First, the bottom line is that you fixed the problem I was having (well, more specifically a gap in my newbie knowledge of WCF Service Contracts). Thank you, thank you, thank you!

Now...

Otis wrote:

First of all, please keep the terminology correct otherwise things get confusing wink . If you talk about 'remoting' I presume you don't mean .NET Remoting, but you mean sending the objects over the wire using WCF. Is that correct? Because .NET remoting and WCF are two completely different things which have nothing in common other than that they're techniques to talk to services wink

Yes, you are correct. Forgive my lazy terminology...there's no excuse. :-)

Otis wrote:

If I add [ServiceKnownType(typeof(EntityCollection<CustomersEntity>))]

This was the missing link for me. I only had the non-generic EntityCollection as a ServiceKnownType, not the generic version.
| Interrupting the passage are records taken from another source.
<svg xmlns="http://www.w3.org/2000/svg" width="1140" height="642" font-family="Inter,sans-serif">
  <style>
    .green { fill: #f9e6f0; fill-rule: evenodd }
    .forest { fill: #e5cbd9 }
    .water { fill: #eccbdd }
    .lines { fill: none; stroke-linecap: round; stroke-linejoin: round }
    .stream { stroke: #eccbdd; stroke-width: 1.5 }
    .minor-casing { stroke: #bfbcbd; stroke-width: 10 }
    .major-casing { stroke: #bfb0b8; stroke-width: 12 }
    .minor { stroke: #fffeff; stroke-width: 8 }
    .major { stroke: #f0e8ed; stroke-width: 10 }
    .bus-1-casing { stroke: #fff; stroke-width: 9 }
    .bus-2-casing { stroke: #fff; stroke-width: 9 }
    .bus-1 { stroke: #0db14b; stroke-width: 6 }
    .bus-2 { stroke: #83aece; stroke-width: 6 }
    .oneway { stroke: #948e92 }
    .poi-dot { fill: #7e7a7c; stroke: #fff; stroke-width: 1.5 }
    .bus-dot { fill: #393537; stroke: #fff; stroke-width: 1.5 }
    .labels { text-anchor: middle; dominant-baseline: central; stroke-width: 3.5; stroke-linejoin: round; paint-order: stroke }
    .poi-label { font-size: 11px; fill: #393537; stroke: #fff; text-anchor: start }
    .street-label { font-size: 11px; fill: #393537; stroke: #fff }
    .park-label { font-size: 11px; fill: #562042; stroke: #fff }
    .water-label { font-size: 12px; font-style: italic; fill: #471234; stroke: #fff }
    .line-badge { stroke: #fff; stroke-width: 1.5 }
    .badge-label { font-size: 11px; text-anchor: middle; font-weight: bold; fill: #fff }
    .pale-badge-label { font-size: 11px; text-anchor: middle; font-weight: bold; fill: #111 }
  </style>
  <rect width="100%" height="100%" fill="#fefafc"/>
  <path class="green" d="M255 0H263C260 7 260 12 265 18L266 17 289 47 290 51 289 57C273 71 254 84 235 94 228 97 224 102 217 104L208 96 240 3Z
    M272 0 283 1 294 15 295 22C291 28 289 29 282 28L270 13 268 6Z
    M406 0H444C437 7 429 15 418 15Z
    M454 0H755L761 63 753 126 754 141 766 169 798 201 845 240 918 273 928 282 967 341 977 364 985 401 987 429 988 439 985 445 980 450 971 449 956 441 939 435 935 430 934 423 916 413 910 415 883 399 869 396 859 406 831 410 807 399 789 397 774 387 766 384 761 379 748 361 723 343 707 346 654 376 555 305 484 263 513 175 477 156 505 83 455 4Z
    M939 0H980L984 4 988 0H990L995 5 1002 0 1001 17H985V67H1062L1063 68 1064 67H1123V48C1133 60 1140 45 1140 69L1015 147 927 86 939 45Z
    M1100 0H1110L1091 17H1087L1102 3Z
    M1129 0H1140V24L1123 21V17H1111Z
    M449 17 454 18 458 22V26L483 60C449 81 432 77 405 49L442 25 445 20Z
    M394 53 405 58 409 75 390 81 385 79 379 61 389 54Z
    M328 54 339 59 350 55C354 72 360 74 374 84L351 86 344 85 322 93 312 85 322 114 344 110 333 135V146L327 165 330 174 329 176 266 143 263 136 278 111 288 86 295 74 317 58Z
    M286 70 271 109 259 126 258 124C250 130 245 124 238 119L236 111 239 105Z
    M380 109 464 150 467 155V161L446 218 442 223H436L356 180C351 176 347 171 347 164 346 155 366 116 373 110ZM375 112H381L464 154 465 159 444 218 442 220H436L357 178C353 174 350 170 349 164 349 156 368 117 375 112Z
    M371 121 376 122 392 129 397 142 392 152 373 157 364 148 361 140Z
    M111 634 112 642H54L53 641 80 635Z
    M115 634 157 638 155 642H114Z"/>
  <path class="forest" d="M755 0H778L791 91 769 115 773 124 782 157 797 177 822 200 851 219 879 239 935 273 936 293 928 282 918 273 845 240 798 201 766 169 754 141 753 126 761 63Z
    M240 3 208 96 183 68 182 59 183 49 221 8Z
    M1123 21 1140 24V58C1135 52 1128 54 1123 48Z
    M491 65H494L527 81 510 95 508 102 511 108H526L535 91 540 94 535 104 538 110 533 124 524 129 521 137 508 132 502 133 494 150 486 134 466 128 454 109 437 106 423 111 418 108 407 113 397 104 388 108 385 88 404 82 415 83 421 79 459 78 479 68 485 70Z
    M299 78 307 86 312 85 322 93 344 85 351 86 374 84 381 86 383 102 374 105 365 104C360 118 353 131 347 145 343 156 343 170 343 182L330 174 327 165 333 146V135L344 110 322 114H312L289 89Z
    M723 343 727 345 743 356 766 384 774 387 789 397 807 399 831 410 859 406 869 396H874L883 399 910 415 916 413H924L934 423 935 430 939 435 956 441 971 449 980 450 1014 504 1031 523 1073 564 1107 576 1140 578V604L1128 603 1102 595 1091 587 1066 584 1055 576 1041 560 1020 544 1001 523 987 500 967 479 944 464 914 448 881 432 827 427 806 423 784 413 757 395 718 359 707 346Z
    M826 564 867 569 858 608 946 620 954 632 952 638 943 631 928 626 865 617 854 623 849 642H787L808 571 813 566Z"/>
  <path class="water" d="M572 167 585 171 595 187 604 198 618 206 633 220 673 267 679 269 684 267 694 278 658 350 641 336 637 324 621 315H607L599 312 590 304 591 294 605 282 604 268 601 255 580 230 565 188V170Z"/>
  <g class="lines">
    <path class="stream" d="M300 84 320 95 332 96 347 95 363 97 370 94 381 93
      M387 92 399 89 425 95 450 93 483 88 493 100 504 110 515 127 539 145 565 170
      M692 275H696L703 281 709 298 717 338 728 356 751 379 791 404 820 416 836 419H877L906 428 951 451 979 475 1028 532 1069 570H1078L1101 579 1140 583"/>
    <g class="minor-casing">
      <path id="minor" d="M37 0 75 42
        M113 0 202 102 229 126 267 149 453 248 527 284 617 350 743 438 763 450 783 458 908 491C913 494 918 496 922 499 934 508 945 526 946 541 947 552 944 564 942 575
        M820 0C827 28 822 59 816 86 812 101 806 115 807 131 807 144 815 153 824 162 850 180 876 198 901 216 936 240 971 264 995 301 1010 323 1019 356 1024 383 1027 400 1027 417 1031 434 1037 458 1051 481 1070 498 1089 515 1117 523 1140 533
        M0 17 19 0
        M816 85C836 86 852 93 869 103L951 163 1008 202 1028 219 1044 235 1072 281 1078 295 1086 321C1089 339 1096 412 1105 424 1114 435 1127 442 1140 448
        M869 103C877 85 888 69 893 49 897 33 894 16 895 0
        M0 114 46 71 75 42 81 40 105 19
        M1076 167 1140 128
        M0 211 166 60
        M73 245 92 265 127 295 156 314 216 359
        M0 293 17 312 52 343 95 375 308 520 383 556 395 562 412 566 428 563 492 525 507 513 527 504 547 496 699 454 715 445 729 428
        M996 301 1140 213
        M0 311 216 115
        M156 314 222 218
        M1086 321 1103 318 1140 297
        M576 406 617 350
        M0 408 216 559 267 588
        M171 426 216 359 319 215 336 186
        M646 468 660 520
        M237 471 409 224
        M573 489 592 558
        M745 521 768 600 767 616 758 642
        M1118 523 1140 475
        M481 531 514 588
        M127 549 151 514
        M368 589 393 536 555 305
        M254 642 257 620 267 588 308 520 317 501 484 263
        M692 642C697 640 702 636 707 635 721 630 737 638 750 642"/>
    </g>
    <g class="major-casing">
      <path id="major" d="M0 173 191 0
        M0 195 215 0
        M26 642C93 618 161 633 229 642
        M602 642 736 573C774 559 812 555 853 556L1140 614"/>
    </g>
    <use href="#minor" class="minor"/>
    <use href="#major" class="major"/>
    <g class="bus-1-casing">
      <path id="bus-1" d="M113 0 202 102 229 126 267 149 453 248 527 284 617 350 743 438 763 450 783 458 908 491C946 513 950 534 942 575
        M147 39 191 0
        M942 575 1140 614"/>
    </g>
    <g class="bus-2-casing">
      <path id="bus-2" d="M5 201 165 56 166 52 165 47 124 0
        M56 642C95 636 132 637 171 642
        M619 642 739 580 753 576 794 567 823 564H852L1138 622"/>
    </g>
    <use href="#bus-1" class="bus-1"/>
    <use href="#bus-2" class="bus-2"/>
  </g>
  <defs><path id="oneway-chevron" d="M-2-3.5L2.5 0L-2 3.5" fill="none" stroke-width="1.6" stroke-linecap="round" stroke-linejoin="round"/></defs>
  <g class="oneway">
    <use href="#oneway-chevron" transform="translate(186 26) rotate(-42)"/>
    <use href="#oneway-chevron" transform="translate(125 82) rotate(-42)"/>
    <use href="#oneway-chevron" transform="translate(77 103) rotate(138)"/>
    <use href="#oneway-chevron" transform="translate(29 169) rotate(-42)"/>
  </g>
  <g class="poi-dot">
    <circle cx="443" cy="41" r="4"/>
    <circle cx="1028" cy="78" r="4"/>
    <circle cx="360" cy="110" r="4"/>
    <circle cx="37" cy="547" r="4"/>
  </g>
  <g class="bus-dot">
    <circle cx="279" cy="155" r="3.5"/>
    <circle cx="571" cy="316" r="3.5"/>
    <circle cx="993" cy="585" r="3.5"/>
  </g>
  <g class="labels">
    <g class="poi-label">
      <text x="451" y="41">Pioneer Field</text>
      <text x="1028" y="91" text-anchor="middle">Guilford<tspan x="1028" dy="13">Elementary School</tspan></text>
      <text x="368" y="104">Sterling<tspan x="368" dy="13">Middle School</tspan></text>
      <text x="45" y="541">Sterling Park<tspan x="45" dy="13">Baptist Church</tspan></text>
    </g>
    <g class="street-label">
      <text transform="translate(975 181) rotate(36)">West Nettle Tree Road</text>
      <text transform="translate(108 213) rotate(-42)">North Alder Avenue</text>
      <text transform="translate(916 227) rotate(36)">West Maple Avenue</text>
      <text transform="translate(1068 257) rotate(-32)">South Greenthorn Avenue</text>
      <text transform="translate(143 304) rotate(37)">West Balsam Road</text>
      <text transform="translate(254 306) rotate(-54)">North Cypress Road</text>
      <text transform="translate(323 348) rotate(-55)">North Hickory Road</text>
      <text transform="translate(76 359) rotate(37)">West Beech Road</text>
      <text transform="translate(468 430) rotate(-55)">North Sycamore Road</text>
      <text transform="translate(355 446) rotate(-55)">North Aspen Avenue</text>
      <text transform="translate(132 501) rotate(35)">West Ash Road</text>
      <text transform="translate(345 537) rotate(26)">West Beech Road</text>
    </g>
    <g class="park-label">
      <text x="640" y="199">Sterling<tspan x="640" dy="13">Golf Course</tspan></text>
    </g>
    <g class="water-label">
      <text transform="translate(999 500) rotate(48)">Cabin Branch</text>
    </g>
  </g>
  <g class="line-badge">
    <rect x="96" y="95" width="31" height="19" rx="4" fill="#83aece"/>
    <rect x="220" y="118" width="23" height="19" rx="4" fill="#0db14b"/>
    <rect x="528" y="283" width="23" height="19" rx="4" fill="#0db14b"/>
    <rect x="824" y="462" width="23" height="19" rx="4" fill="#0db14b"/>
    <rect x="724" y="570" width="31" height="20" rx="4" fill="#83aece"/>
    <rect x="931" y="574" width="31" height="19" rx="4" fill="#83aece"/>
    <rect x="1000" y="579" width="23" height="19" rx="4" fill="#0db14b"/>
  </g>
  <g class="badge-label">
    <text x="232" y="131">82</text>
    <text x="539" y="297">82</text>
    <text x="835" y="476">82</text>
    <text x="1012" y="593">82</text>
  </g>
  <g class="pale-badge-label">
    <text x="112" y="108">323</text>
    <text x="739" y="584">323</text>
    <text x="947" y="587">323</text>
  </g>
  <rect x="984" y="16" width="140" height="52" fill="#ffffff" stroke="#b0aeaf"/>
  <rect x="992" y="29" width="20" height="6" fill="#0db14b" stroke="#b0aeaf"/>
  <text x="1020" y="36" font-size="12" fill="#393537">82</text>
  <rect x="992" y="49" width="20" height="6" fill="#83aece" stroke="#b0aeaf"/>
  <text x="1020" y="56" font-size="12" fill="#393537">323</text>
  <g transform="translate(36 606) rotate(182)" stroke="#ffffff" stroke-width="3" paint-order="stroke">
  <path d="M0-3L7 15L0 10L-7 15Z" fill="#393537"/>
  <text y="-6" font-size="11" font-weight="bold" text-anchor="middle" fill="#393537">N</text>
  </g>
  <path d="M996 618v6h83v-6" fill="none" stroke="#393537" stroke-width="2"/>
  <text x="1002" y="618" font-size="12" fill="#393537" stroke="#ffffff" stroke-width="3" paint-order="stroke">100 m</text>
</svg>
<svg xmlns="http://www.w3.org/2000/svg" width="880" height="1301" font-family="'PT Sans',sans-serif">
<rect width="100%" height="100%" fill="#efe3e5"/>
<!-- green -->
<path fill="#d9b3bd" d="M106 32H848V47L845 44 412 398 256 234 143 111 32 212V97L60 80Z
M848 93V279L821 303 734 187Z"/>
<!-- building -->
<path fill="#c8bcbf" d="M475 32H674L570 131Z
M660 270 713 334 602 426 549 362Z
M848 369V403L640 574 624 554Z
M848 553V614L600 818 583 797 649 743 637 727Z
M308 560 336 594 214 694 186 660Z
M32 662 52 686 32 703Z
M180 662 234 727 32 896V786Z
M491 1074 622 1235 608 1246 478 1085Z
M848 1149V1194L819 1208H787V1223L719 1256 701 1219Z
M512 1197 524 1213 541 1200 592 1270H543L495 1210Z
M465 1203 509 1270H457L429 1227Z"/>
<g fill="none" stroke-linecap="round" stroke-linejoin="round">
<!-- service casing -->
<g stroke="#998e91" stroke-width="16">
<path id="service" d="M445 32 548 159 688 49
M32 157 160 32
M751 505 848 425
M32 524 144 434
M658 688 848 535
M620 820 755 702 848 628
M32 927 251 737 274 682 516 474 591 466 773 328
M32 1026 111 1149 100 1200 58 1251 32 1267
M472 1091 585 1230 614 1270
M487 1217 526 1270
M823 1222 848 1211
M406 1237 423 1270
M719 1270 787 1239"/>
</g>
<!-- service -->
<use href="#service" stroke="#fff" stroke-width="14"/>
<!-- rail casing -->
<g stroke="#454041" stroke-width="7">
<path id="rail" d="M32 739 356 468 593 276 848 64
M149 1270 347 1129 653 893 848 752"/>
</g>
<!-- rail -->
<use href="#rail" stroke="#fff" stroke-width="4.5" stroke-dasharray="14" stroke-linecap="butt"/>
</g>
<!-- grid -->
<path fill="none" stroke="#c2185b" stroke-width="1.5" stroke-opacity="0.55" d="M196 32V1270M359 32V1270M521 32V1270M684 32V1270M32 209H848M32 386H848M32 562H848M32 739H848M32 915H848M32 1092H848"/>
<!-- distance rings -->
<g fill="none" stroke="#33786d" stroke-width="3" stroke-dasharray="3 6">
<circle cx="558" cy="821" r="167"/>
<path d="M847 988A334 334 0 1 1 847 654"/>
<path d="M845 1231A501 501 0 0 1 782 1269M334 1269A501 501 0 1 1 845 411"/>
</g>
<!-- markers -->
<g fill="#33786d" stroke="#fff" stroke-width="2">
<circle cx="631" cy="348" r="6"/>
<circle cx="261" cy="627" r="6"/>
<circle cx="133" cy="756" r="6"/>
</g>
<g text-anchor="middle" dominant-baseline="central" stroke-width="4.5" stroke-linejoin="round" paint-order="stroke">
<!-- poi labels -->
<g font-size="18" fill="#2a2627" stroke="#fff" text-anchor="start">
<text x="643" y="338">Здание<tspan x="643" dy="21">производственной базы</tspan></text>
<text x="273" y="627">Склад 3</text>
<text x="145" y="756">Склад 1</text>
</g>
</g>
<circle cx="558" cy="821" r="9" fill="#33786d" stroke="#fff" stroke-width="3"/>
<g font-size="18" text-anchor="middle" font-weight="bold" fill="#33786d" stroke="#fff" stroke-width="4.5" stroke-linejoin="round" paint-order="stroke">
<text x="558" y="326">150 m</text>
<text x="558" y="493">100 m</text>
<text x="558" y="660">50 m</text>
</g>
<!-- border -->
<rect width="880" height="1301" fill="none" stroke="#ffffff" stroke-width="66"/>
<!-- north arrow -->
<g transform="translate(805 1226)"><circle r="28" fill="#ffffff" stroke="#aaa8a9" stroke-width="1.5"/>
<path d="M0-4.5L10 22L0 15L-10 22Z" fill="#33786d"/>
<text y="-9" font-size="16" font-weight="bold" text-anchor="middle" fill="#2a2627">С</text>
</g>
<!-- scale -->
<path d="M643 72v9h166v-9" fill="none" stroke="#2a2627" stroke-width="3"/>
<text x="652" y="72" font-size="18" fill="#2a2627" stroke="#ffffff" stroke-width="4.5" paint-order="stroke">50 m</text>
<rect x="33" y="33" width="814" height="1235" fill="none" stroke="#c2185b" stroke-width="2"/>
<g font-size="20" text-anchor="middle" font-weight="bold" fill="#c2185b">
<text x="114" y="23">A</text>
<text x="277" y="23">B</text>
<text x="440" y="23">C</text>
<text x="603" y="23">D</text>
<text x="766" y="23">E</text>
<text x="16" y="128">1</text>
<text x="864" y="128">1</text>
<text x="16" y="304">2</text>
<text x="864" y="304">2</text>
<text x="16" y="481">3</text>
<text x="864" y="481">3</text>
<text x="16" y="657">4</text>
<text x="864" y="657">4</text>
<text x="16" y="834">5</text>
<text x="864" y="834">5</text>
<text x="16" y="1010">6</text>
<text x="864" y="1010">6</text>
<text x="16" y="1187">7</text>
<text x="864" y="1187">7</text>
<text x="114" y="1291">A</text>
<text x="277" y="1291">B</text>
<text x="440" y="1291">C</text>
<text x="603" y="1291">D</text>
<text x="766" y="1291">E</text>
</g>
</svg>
Once I added the proper generic EntityCollection type, the example worked perfectly.

Otis wrote:

So I think if you want to use linq on the server you have two options: 1) execute the query and then copy over the data into an EntityCollection nongeneric variant. This is less performant of course 2) define for each EntityCollection<T> usage a ServiceKnownType, so for every entity you return a collection in the service, you define a ServiceKnownType attribute on the service interface.

My implementation works with option 2. So the Data and Business/Manager layers both use generic collections. Any client that accesses the Business/Manager layer directly will also work with the generic collections.

The Service facade implements an interface returning the non-generic collections as a return type of IEntityCollection2. These will be remote clients and the non-generic collections are cast back to the generic version as shown in Walaa's WCF example.

Exactly what I was looking for. Thank you!!!